Today, any mediocrity can be a Darwinist. In fact, any yay-hoo can be a Darwinist, as my mailbox attests.
The Darwinist message, as we have seen, was too welcome to modern life to require evidence, and contrary evidence is a form of blasphemy.
The intelligent design community and its sympathizers are their legitimate heirs today, as you will see if you read more on their work. However, a final note: The Vatican must be cautious extending much support in the current environment. Why? Basically, because they expect you to lose. They expect that:
– One hundred years from now, Catholic Darwinists will still have tenure, ID-friendly profs will still be persecuted, and there will still be no real evidence for massive changes in life forms based on Darwinism.

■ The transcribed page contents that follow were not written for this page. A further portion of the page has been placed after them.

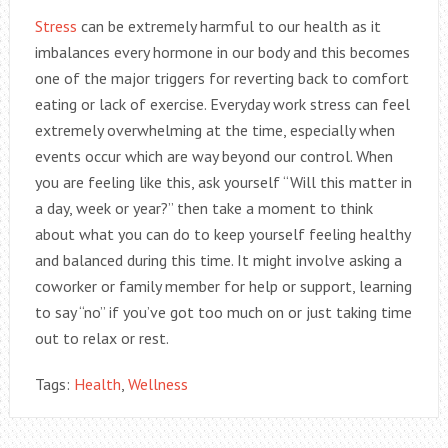
Stress
can be extremely harmful to our health as it
imbalances every hormone in our body and this becomes
one of the major triggers for reverting back to comfort
eating or lack of exercise. Everyday work stress can feel
extremely overwhelming at the time, especially when
events occur which are way beyond our control. When
you are feeling like this, ask yourself “Will this matter in
a day, week or year?” then take a moment to think
about what you can do to keep yourself feeling healthy
and balanced during this time. It might involve asking a
coworker or family member for help or support, learning
to say “no” if you’ve got too much on or just taking time
out to relax or rest.
Tags:
Health
,
Wellness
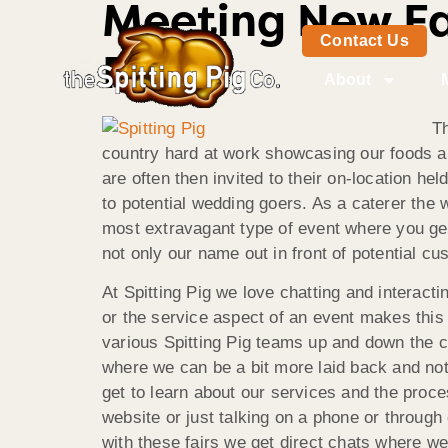
Meeting New Fac
Contact Us
Pig
About
Th
country hard at work showcasing our foods an
are often then invited to their on-location 
to potential wedding goers. As a caterer the 
most extravagant type of event where you get 
not only our name out in front of potential c
At Spitting Pig we love chatting and interactin
or the service aspect of an event makes this 
various Spitting Pig teams up and down the co
where we can be a bit more laid back and not
get to learn about our services and the proce
website or just talking on a phone or through 
with these fairs we get direct chats where we 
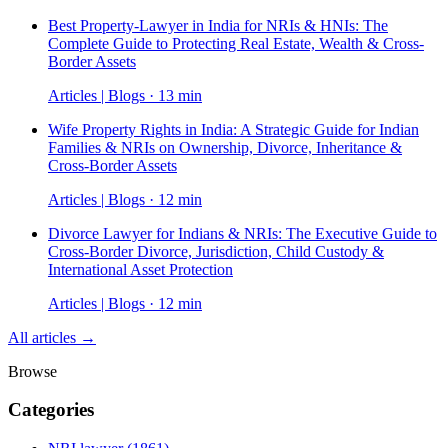
Best Property-Lawyer in India for NRIs & HNIs: The
Complete Guide to Protecting Real Estate, Wealth & Cross-
Border Assets
Articles | Blogs · 13 min
Wife Property Rights in India: A Strategic Guide for Indian
Families & NRIs on Ownership, Divorce, Inheritance &
Cross-Border Assets
Articles | Blogs · 12 min
Divorce Lawyer for Indians & NRIs: The Executive Guide to
Cross-Border Divorce, Jurisdiction, Child Custody &
International Asset Protection
Articles | Blogs · 12 min
All articles →
Browse
Categories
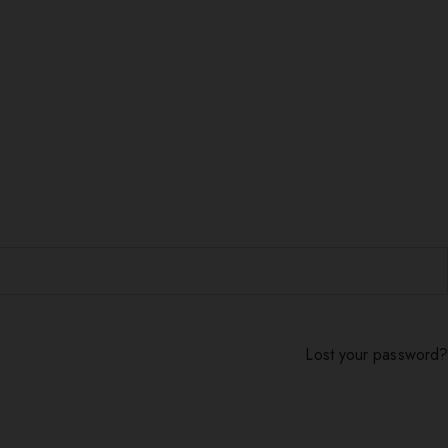
Lost your password?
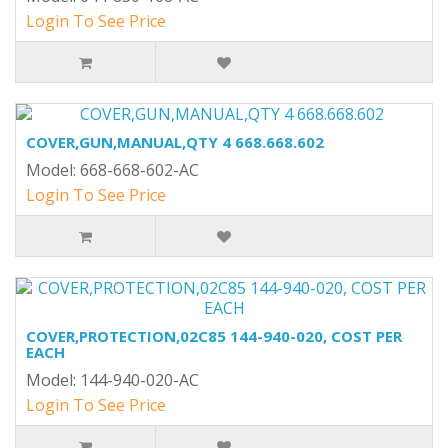
Login To See Price
COVER,GUN,MANUAL,QTY 4 668.668.602
Model: 668-668-602-AC
Login To See Price
COVER,PROTECTION,02C85 144-940-020, COST PER
EACH
Model: 144-940-020-AC
Login To See Price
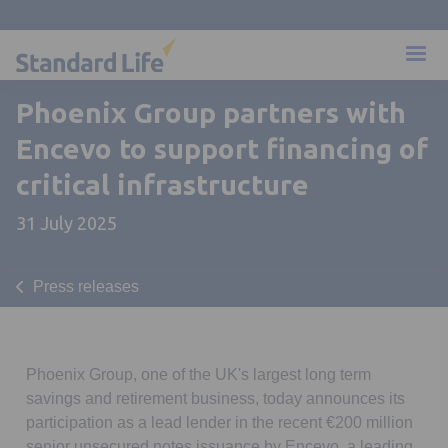
Phoenix Group partners with
Encevo to support financing of
critical infrastructure
31 July 2025
Press releases
Phoenix Group, one of the UK's largest long term
savings and retirement business, today announces its
participation as a lead lender in the recent €200 million
senior unsecured notes issuance by Encevo, a leading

– Darwinism will continue to underpin the fabric of post-modern life, and explain why “evolution” determines whether you cheat on your spouse or don’t and why someone doubts a highly politicized science nostrum like second-hand smoke. Under Darwinism’s rule, that latter point will always be explained in terms of a brain function or glitch or genes or what supposedly helped cave ancestors survive. Real life explanations like: “I think claims about danger from second hand smoke are just a ploy to get kids away from smokes, and collect more fines from adults.” are not on the radar because Darwinism denies the reality of the mind.
You see,the fatal words are “I think.”
In conclusion, I think your main risk is being overwhelmed and drowned out rather than confuted.
One can believe and propagate anything at all if a Darwinian explanation can somehow be constructed. You support it all, including persecution of dissenters, through your taxes.
In conclusion, I think your main risk is being overwhelmed and drowned out rather than confuted. Darwinism is now a sea of nonsense and contradiction, and fighting the sea is not a day’s work. For the ID community, as for the Dutch, it is a long-term strategy.